Supplied text:
Undoubtedly, demonetization will affect every part of Pakistan’s economy. Most businesses will experience decreased revenues, especially the manufacturing sector, which will likely witness a decline in customer traffic. Citizens will also have less disposable cash to spend on essential commodities like food. In turn, many businesses may be forced to shut down, particularly those in the food and agriculture sectors. The most detrimental problem associated with this scheme is its adverse effects on the common family. Abdul will have to battle sickness and hunger amid long working hours to overcome the problems caused by demonetization. Since moving to Pakistan, he has used his hard-earned money to buy food for his family of five. At the same time, he is trying to save some for the future. Eventually, low-income earners such as Abdul may find themselves going hungry due to the inability to shop in high-end supermarkets like Lahore Express.

Indeed, the situation will be dire for the 25% of Pakistanis who live below the poverty line. According to Muhammad Baqri, a Lahore-based Time Magazine correspondent, over half of Pakistan’s population lacks the means necessary to adjust if shock economic theories are implemented, implying that the struggle will become a reality. Whereas the devastation of this initiative will be encountered across the nation, the middle and upper classes will certainly adapt quicker. The wealthy have resources readily accessible, enabling access to debit/credit cards, a privilege that they can effortlessly obtain. This contrasts with the 55 million Pakistani individuals living in poverty (Iqbal, 2016). The lack of regard for millions of Pakistanis facing financial struggle is shocking, but some believe Khan’s priority is acquiring political praise for making bold decisions.

Given the likely negative consequences of demonetization in Pakistan, the government should consider other strategies to achieve its intended goals. Ideally, Khan should tighten the loopholes used to promote corruption. This is the reality facing India after implementing demonetization in 2016. For example, on the 27th of November, two Axis Bank managers were charged for laundering bank money in return for three-kilogram gold bars. Many similar cases abound and can be tied to the recall of currency notes. Perhaps, Khan should consider that since there is no limit on the number of bank accounts citizens can possess, introducing bank legislation to prevent the higher middle class from “legalising” their black money would be more effective. More importantly, Pakistanis should also demand a change in the country’s system of governance.


Overall, Khan’s proposal will only accelerate financial instability and inequality in Pakistan. This underscores the need for parliament to review the demonetisation plan thoroughly before it is adopted. The majority of Pakistanis should not suffer at the expense of the upper-class and remorseless politicians. Khan’s ideologies should be a concern for every citizen with a conscience. His decision-making on critical national issues is not based on a careful analysis of Pakistan’s real economic situation. It casts doubt on his leadership ability and likewise decreases people’s trust in him. Demonetization that disregards economic consequences on citizens cannot be adopted in mature democracies, so it would be unjust for Pakistan to proceed with such a plan.


Lahiri, A., 2019. The Great Indian Demonetization. [online] Web.

Rowlatt, J., 2016. Why India wiped out 86% of its cash overnight. [online] BBC News. Web.

Shariff, A. and Ullah Khan, A., 2016. Why Demonetisation Will Not Eliminate Black Money or Corruption. [online] The Wire. Web.

Asian Development Bank. 2021. Poverty: Pakistan. [online] Web. 2021. Inequality in a rapidly changing world. [online] Web.

Iqbal, A., 2016. Questions for oral answers and their replies. [online] Web.

Excerpted data:
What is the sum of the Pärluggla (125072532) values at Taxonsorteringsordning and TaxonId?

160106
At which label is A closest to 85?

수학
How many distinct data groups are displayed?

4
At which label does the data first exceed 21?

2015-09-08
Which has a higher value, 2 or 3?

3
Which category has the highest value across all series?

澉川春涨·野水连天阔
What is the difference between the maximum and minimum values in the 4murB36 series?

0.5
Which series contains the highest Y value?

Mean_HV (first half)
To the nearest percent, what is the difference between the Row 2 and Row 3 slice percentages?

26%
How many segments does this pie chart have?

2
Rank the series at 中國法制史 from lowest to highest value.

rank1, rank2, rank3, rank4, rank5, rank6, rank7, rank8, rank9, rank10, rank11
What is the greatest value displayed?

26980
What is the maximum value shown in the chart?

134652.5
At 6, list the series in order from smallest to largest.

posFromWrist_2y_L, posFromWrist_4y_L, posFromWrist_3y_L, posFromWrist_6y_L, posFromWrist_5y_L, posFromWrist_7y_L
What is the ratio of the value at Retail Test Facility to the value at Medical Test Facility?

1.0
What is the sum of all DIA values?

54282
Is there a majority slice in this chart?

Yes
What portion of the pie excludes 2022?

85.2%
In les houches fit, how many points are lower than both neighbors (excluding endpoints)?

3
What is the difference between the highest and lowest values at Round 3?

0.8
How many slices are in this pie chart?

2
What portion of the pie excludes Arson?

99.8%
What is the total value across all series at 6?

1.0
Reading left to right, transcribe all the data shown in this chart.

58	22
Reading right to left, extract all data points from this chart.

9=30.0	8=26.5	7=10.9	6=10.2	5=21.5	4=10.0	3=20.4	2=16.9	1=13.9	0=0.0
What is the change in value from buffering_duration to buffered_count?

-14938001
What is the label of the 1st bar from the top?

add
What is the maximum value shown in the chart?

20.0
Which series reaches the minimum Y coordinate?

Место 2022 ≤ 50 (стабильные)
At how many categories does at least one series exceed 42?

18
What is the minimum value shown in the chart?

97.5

List of tasks:
(1) What share of Pakistanis does the demonetization essay say live below the poverty line?
(2) Reproduce the passage of the demonetization essay between "Rowlatt, J., 2016." and "world. [online] Web.", inclusive.

Responses to the exercise:
(1) 25%

(2)
Rowlatt, J., 2016. Why India wiped out 86% of its cash overnight. [online] BBC News. Web.

Shariff, A. and Ullah Khan, A., 2016. Why Demonetisation Will Not Eliminate Black Money or Corruption. [online] The Wire. Web.

Asian Development Bank. 2021. Poverty: Pakistan. [online] Web. 2021. Inequality in a rapidly changing world. [online] Web.